Women’s History Month has drawn to a close, but with women comprising 51 percent of the U.S. population, perhaps we can continue to tell our stories for more than one month of 12. History is really just a collection of stories about people. Culture as a whole is about the stories we tell our children; these stories help build the framework of how they understand their place in society and the world. Unfortunately, when our films, television and other media tell stories, they tend to be stories about men in which women play a supporting role.

This observation is backed up by a mountain of numbers supporting it. While women make up the majority of the population, only 16 percent of protagonists in film are female. Is this because women are uninteresting or unrelatable? One answer emerges if we examine who is creating these stories. Filmmaking brings together writers, cinematographers, editors and directors who work together to bring a story to life. In these four key positions, again only 16 percent of the total are women. In ownership and board membership of major media companies, women are also unrepresented dramatically. Men aren’t unable to tell women’s stories, but this imbalance perpetuates the existing disparity by normalizing the absence of deep, fully human female characters.
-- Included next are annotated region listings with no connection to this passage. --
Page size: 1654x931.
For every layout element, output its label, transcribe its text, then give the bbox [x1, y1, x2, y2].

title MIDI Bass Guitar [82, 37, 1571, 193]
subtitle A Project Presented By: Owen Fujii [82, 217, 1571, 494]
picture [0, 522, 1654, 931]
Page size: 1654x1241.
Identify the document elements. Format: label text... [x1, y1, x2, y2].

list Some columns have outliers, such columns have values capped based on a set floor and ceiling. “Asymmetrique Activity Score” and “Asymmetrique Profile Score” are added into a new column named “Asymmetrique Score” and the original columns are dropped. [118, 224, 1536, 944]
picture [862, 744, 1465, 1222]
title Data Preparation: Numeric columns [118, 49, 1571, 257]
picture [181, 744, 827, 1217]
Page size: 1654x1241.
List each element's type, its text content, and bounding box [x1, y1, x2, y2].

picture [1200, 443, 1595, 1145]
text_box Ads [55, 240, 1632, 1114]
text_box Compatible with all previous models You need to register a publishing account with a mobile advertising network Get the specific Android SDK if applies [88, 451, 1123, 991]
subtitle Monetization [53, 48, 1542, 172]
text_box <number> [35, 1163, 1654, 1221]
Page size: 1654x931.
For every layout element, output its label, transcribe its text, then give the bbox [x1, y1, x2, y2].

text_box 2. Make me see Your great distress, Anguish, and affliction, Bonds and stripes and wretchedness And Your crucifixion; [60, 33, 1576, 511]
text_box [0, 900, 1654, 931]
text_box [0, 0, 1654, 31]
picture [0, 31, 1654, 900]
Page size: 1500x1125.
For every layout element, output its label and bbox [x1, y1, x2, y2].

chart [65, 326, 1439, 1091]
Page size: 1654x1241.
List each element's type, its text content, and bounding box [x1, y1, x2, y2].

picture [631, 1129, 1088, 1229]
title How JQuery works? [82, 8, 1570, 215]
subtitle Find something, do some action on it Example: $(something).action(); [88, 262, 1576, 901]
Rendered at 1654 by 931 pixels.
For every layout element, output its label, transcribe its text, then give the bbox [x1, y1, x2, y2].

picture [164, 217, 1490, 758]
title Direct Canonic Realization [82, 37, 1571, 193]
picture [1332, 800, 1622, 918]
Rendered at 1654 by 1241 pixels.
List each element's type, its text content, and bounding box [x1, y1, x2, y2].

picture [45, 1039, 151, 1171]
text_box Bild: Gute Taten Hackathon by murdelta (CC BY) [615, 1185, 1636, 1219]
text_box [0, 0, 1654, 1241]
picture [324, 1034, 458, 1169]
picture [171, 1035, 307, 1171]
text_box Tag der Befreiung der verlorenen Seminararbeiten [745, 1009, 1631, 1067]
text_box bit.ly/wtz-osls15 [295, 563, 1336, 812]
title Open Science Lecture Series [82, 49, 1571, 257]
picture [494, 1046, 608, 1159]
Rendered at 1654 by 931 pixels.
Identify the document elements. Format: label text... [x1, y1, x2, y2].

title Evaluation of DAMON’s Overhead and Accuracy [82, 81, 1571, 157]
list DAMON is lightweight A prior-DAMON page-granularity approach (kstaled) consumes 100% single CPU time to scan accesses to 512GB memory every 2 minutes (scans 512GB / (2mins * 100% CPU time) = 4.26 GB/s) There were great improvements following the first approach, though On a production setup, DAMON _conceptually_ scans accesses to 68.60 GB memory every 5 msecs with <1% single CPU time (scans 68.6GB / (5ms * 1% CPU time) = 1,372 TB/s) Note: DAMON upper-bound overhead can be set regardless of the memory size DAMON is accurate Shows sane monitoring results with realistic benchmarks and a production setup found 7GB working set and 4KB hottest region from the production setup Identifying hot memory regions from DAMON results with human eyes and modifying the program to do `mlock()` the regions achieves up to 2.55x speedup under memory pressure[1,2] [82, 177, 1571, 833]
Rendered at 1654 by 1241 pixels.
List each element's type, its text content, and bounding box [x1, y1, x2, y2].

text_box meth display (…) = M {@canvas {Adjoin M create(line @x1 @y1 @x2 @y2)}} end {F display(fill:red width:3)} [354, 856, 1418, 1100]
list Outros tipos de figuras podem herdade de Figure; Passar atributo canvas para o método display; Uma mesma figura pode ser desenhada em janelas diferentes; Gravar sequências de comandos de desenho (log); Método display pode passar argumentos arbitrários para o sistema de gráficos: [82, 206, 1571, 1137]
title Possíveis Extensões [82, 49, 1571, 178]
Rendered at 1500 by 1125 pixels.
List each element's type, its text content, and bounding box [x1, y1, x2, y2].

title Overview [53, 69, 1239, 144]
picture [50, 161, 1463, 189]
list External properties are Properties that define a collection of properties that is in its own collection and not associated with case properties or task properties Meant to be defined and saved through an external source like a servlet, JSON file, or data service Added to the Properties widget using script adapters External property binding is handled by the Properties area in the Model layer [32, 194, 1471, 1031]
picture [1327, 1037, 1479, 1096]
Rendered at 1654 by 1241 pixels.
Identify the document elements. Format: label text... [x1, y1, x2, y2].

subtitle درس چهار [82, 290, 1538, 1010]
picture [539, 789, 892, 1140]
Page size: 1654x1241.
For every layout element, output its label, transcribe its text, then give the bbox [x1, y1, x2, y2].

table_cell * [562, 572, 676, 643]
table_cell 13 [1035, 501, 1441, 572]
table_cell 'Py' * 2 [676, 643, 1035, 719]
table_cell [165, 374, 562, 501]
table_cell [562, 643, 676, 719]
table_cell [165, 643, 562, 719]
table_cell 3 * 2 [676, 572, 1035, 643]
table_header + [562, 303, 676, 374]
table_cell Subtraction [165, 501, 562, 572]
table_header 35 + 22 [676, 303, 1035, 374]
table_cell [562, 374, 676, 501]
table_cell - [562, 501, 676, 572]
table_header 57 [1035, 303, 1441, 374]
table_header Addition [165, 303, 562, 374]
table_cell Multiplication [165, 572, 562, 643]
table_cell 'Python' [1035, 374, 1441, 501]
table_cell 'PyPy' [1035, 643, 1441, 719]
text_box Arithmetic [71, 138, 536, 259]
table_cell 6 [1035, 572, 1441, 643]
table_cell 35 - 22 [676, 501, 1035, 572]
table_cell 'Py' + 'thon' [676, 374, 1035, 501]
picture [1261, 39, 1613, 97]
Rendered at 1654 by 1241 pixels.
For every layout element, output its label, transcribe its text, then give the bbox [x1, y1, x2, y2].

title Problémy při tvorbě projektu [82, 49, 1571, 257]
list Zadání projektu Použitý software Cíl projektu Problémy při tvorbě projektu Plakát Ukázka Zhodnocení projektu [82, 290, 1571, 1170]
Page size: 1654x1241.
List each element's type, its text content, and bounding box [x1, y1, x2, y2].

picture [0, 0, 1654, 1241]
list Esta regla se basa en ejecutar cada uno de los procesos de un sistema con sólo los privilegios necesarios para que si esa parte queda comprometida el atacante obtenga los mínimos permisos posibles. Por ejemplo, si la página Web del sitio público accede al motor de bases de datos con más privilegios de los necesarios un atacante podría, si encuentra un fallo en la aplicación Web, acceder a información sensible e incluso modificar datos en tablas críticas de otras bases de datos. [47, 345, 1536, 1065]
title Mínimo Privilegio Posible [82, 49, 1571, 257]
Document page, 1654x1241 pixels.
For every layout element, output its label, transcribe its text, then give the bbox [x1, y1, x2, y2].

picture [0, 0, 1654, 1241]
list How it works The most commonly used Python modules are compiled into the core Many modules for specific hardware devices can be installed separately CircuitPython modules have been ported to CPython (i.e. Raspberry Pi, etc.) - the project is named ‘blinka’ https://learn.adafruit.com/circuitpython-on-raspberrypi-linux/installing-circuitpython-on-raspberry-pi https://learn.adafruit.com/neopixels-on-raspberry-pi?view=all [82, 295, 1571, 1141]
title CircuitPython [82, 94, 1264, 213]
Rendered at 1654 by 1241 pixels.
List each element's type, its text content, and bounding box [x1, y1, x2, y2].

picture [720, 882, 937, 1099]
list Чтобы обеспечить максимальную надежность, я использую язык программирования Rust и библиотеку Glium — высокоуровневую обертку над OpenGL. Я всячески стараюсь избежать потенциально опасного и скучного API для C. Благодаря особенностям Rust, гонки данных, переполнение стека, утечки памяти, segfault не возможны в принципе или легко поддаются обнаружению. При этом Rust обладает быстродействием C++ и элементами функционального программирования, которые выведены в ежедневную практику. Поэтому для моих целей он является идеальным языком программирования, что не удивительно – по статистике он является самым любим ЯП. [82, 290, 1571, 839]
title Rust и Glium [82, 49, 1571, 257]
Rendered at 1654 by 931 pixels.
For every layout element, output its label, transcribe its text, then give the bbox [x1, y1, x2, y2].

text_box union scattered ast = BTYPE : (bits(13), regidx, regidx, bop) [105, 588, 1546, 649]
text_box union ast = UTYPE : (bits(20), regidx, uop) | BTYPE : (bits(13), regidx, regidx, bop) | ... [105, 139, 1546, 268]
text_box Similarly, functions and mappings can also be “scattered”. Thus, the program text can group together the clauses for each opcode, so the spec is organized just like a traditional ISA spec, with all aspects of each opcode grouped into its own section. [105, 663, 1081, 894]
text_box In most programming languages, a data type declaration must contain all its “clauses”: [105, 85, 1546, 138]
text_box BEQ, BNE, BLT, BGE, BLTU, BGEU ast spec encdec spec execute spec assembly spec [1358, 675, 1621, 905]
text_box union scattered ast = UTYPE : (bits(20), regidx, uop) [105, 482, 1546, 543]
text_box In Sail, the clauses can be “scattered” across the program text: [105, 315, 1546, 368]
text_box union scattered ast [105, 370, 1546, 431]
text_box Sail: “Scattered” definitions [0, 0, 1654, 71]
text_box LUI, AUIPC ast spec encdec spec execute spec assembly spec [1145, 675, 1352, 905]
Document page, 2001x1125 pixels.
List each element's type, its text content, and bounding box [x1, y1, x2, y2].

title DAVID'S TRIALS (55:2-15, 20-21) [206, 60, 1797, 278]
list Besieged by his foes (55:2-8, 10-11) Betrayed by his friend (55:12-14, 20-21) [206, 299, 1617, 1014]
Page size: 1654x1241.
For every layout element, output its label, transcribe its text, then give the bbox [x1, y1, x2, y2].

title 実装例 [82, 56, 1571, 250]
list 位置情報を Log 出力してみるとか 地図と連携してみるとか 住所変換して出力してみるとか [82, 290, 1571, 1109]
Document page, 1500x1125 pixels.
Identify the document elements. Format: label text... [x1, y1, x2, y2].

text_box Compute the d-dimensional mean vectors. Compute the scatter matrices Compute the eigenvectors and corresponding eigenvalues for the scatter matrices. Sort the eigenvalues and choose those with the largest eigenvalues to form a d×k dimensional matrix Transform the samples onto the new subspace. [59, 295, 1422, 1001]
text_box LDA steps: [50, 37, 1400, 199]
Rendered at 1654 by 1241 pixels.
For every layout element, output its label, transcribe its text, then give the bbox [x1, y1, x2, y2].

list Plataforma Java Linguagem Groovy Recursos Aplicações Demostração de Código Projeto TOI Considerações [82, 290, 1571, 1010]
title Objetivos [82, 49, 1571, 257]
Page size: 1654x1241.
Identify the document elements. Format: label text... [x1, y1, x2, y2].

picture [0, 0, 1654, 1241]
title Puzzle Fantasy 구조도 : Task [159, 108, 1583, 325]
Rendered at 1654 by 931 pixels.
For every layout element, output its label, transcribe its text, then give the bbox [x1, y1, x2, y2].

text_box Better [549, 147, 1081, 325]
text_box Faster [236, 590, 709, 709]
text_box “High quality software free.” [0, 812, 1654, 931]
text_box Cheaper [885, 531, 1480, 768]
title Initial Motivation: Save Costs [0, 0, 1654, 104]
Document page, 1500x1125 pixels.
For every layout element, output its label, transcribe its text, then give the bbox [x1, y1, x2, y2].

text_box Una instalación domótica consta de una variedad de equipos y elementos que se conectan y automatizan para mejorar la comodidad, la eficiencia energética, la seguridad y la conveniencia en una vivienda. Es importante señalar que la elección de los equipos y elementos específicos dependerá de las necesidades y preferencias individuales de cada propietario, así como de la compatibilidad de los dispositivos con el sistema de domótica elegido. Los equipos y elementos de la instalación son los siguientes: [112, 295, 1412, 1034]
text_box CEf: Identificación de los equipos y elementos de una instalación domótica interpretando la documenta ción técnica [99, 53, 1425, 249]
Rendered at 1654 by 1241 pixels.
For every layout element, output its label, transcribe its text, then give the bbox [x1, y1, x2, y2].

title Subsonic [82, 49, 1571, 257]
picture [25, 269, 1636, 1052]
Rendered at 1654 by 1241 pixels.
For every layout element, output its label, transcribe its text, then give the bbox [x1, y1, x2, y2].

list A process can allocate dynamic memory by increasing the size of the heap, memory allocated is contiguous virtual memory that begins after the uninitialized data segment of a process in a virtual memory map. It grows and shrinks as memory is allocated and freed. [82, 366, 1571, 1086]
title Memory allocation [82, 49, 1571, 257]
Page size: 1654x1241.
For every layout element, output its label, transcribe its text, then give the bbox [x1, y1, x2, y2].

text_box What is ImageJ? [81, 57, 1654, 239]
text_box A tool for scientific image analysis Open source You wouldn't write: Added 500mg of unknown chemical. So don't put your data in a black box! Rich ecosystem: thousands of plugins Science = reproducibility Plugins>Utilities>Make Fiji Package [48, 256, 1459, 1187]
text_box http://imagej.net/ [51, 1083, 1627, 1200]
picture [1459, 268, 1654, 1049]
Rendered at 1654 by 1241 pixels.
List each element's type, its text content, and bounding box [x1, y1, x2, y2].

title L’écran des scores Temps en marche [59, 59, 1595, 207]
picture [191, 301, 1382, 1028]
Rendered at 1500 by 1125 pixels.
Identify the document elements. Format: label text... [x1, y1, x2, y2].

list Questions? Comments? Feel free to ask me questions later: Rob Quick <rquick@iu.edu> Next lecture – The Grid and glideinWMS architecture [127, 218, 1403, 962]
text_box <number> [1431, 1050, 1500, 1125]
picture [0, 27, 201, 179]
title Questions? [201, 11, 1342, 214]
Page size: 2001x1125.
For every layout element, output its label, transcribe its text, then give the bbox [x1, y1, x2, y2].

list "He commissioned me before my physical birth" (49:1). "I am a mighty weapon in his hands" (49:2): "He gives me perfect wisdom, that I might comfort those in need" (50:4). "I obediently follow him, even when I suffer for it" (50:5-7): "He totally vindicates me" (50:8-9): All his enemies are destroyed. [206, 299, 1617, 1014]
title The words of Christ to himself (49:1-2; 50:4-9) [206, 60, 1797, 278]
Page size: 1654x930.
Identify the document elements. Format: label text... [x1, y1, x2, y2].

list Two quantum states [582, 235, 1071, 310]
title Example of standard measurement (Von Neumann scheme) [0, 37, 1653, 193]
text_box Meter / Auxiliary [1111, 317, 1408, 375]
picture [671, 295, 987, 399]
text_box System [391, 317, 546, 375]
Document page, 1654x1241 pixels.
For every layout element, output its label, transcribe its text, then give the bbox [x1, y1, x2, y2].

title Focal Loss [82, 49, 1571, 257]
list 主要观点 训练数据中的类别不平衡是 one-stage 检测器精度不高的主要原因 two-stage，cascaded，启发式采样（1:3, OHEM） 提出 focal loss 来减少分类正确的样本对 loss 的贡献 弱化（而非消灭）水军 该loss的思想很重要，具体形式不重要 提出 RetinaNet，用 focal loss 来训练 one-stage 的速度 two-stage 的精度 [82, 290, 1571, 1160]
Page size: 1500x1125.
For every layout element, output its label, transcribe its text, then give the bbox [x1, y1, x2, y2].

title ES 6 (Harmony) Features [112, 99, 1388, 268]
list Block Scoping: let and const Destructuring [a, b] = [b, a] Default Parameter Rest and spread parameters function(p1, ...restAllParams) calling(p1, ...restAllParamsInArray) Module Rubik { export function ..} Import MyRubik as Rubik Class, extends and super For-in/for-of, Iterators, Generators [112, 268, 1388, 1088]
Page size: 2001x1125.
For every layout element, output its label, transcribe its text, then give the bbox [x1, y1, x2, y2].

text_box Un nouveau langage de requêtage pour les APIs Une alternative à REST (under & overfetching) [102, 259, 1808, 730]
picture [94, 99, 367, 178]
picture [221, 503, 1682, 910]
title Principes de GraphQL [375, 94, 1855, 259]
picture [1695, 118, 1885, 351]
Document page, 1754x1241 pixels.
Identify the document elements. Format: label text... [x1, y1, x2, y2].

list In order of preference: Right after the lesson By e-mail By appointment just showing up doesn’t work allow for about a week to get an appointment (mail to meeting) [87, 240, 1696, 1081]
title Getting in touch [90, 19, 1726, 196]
If we look to history and literature, though, there is no shortage of fascinating women to learn from and enjoy. When I was recently asked to identify a woman who influenced me as a feminist, the best ones I could think of were Dorothy and Alice. Exploring Oz and Wonderland, respectively, they provided excellent examples of the type of tough, thoughtful, rebellious, crafty and kind woman I might want to become. When I looked at my favorite books and movies and historical figures now, I found fewer stories as centered on women as those from my childhood. So, I asked Facebook to help out and my friends generated a great list of ass-kicking, nurturing, scheming, leading and learning women.

They shared mythical goddesses like Kali, Hindu goddess of empowerment, time and death; and Athena, the Greeks’ go-to goddess for knowledge, strategy and crafts; and memorable characters like Pandora, Clytemnestra, and Dierdre. Scheherazade, the original captivating female storyteller appeared alongside former “most dangerous woman in America” Mother Jones, and her fellow rabble rousers Ella Baker, Emma Goldman and Gloria Steinem. Women and girls solved mysteries in Nancy Drew, modern mystery series, and even in the Magic Schoolbus kids’ series. Ellen Ripley, Sarah Connor, Katniss Everdeen and Captain Janeway were represented in the science fiction category, a genre historically dominated by men.

While a younger woman I talked with “couldn’t think of a single one (influential female story)” and “was raised on Disney and princesses,” this group of people came up with an extensive list of fiction written by women and populated by strong female characters. Alice Walker, Maya Angelou, Margaret Atwood, Toni Morrison, Frances Hodgson Burnett, Amy Tan, Ana Castillo, Audre Lorde, Tina Fey, bell hooks, Virginia Woolf, Amy Goodman, and more were recommended as required reading for all people, regardless of gender. Earlier this month, Rachel Dolezal shared her to-do list for Women’s History Month. My only addition is a suggestion for readers to find a story from this list, or ask someone you like for their favorite woman’s story, and listen. Just listen. ♦

Taylor Weech, who hosts the weekly public affairs program Praxis on KYRS-FM, is a Spokane writer and activist. She's advocated, among other things, for environmental sustainability and all-ages access to the arts.